> [WHAT IS BEING ASKED] Give everything from the line containing "Spacerowym okiem" down to the line containing "Coupe du monde 2026" again, switching "Sport" to "Football" and leaving all else unchanged.

> [RECORDS PROVIDED]
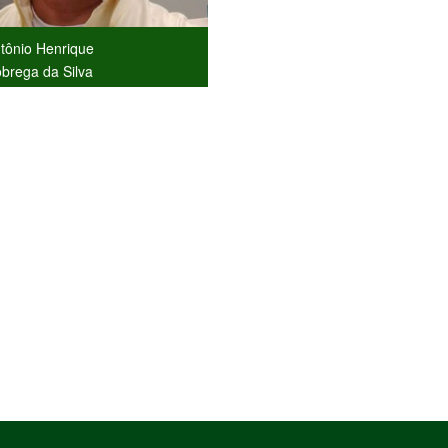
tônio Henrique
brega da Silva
* * *
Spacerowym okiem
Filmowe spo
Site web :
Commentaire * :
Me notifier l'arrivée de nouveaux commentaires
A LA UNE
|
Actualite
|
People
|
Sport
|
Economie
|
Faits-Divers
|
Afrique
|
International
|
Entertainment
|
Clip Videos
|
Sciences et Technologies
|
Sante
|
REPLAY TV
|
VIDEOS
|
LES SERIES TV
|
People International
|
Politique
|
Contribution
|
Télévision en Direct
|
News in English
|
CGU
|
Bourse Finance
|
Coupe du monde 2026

> [OUTPUT OF THE EXERCISE]
Spacerowym okiem
Filmowe spo
Site web :
Commentaire * :
Me notifier l'arrivée de nouveaux commentaires
A LA UNE
|
Actualite
|
People
|
Football
|
Economie
|
Faits-Divers
|
Afrique
|
International
|
Entertainment
|
Clip Videos
|
Sciences et Technologies
|
Sante
|
REPLAY TV
|
VIDEOS
|
LES SERIES TV
|
People International
|
Politique
|
Contribution
|
Télévision en Direct
|
News in English
|
CGU
|
Bourse Finance
|
Coupe du monde 2026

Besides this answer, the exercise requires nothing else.